Start of SOURCE DATA

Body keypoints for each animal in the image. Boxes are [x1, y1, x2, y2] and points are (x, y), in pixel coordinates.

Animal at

End of SOURCE DATA
Start of SOURCE DATA

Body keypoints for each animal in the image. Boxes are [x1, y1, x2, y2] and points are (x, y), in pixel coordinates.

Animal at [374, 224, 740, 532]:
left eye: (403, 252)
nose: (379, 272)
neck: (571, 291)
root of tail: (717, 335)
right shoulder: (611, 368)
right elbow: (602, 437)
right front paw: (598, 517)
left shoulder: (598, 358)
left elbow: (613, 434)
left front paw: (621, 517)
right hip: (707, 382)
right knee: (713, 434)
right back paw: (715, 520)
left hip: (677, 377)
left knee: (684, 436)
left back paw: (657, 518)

End of SOURCE DATA
Start of SOURCE DATA

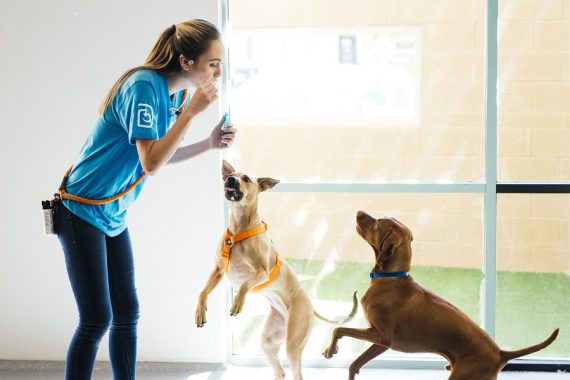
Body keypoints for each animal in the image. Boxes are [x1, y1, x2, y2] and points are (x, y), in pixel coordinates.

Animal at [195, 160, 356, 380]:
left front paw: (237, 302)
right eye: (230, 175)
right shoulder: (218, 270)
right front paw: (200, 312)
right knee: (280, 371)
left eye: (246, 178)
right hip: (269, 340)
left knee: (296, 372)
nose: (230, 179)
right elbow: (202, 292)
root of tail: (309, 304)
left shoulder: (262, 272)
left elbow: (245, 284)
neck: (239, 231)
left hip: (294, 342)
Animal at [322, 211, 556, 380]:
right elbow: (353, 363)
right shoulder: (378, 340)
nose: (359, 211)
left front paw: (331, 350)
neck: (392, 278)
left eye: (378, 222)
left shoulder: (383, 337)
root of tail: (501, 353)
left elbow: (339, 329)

End of SOURCE DATA

* _TRY IT_
Search the records above for the string "shoulder". Report each line that has it.

* _TASK RESULT_
right shoulder: (611, 368)
left shoulder: (598, 358)
right shoulder: (218, 270)
left shoulder: (262, 272)
right shoulder: (378, 340)
left shoulder: (383, 337)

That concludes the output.